Дуло пистолета вплотную было прижато к телу, с легким надавливанием, что исключило оглушительность выстрела, слегка сгладив выходящий из небольшого отверстия громкий, при обычных обстоятельствах оглушительный, звук; бандит делал это умышлено, повинуясь наработанной за долгую преступную деятельность привычке, хотя, если сказать честно, наступление каких-то последствий заботило его в этот момент меньше всего: он настолько уже вошел в раж, что шел к своей цели, не заостряя на своих действиях большого внимания – и только долгая криминальная практика и врожденный интеллект не позволяли ему пока совершать серьезных ошибок, могущих вывести на его след полицейских, ведь, как бы вроде на первый взгляд и не могло показаться, что он склонен бездумно совершать преступления, но тем не менее всегда его не оставляла мысль, что необходимо все за собой «подчистить» и сделать это по возможности как можно более тщательнее. Вот и сейчас, только лишив противника реальной способности активно сопротивляться, пока он падал, хватаясь за поврежденное место, предводитель преступного синдиката, несомненно для пущей верности, ударил его рукояткой в лобную часть, после чего злорадно улыбнулся и, на ходу бросив: «Буйвол займись им как следует; знаю – не убьешь, потому и доверяю», заспешил во внутреннюю часть небольшой, но довольно прочной постройки. Через несколько секунд он появился обратно, держа в руках небольшую подушку и, ни слова не говоря, приставил ее вместе с пистолетом к голове «обезноженного» десантника, да так, чтобы она располагалась между черепной коробкой и дулом, после чего произвел, как он предполагал, последний выстрел, способный закончить жизнь этого некогда отважного человека.

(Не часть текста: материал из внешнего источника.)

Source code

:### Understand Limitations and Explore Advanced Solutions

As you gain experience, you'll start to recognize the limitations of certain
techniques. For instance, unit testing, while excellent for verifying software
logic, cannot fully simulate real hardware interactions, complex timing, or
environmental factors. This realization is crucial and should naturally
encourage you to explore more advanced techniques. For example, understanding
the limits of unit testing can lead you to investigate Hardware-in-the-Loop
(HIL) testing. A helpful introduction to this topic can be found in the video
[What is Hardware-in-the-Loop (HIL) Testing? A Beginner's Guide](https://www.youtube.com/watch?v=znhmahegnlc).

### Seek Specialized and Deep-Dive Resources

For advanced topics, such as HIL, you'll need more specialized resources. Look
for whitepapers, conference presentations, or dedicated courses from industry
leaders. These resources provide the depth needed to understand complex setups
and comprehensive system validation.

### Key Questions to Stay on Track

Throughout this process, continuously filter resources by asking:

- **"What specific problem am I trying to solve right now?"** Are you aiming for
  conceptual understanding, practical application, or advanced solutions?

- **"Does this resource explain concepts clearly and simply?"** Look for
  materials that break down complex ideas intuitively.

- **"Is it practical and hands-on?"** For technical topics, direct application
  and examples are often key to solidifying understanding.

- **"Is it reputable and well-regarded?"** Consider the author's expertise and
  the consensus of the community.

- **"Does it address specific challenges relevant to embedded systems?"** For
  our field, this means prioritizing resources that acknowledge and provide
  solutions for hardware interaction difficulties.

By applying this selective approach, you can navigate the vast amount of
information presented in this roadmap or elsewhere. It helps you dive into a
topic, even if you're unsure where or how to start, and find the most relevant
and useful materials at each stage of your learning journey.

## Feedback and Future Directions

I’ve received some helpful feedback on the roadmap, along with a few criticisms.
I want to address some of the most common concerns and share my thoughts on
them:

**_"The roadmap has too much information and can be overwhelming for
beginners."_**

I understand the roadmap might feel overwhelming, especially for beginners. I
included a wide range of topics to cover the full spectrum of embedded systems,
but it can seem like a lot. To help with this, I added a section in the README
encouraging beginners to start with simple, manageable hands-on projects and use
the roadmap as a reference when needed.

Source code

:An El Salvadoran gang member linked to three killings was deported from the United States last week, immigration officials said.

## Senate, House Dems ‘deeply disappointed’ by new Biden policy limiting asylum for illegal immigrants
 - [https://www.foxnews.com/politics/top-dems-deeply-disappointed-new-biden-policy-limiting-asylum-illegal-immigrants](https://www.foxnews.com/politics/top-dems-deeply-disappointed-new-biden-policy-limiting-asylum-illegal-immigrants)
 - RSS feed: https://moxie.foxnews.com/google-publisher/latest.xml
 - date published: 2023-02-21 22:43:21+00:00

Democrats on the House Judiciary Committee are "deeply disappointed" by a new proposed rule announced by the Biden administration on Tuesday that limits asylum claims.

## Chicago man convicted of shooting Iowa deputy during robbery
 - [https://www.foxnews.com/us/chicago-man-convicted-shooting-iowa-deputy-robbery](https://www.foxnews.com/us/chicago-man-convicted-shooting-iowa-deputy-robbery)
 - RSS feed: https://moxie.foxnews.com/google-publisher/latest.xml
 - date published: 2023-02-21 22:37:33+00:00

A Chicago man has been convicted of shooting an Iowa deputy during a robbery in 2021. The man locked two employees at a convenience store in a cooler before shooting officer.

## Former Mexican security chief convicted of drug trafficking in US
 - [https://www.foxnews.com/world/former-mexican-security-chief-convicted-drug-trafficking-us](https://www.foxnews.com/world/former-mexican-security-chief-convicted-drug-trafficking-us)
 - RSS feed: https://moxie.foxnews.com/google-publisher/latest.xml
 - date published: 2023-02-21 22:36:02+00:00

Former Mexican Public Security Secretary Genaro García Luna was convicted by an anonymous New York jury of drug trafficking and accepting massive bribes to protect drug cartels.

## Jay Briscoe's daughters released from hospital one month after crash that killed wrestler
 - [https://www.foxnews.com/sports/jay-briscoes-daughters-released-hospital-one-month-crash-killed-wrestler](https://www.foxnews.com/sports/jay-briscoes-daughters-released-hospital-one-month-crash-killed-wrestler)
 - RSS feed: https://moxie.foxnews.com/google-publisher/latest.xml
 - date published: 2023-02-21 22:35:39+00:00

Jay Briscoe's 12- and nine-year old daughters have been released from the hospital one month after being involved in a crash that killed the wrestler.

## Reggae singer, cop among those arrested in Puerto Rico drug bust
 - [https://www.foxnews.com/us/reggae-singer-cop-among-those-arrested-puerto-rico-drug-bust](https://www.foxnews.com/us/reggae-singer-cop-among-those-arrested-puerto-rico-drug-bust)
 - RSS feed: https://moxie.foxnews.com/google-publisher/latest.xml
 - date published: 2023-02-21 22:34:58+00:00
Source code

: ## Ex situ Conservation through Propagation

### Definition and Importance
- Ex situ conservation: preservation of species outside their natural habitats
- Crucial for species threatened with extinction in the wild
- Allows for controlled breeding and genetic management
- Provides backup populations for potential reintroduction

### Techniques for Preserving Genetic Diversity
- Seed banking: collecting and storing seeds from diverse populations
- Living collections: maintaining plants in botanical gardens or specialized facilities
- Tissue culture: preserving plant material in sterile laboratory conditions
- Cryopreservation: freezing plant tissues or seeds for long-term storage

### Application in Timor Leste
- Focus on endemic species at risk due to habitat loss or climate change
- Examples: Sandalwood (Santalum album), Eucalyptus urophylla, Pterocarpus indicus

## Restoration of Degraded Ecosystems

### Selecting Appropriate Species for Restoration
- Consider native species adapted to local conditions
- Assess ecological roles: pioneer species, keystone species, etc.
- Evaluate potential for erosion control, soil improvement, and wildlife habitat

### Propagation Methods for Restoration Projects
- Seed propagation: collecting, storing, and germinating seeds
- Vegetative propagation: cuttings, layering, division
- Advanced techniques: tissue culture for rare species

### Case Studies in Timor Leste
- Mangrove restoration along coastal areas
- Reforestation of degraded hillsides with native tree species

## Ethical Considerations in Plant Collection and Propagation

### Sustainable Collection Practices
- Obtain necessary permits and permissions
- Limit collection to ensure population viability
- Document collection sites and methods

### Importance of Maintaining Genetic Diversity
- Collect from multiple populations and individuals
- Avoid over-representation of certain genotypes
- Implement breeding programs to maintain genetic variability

Однако, следуя своему необузданному характеру, Вацек не учел одно немаловажное обстоятельство: отставному прапорщику приходилось бывать в переделках и гораздо более худших, поэтому перед самым моментом, когда главарь криминального клана осуществил нажатие спускового крючка, Арсений Денисович сумел лишь немного отклонить в сторону голову, что вместе с тем позволило ему избежать смертоносного разрушения черепной коробки; пуля же прошла вскользь, обдирая поросшую волосами кожу и оторвав левое ухо. Между тем такая непростительная оплошность преступного «авторитета» предоставила бывшему десантнику возможность вцепиться обеими руками в вороненную сталь наставленного на него опаснейшего предмета и начать проводить прием по перехвату оружия; завязалась борьба, в ходе которой было уже ни до осторожности и не до каких-то там церемоний. Оглушительность бесцельной пальбы, не достигающей своей цели, с одной стороны, разорвала ивановское небо тревожным звуком, с другой же, ясно дала понять, что бандит осознает явное силовое преимущество своего противника и стремится как можно быстрее разрядить магазин своего пистолета, чтобы он в следующую секунду не обратился против уже него самого.
– Буйвол! – орал он срывавшимся от волнения голосом, словно молодой верезжащий в ярости кабаненок. – Чего стоишь, будто бы пень трухлявый?! Видишь: у меня не получается одолеть этого обезумившего верзилу! Давай помогай: у меня одного «сломать» его не получится!
Копылин, глядя на эту необычную ситуацию, когда лежащий на голой земле раненый человек так отважно борется за свою жизнь и за безопасность своих домочадцев, мысленно проникся к нему уважением и теперь стоял и в нерешительности раздумывал, стоит ли помогать своему, уже без сомнения бывшему, другу убивать этого, в сущности, смелого и отчаянного противника; однако злобные выкрики безжалостного преступника вернули Ивана к суровой действительности и «включили» в его мозгу привычное раболепие, заставив подчиняться несправедливому приказанию.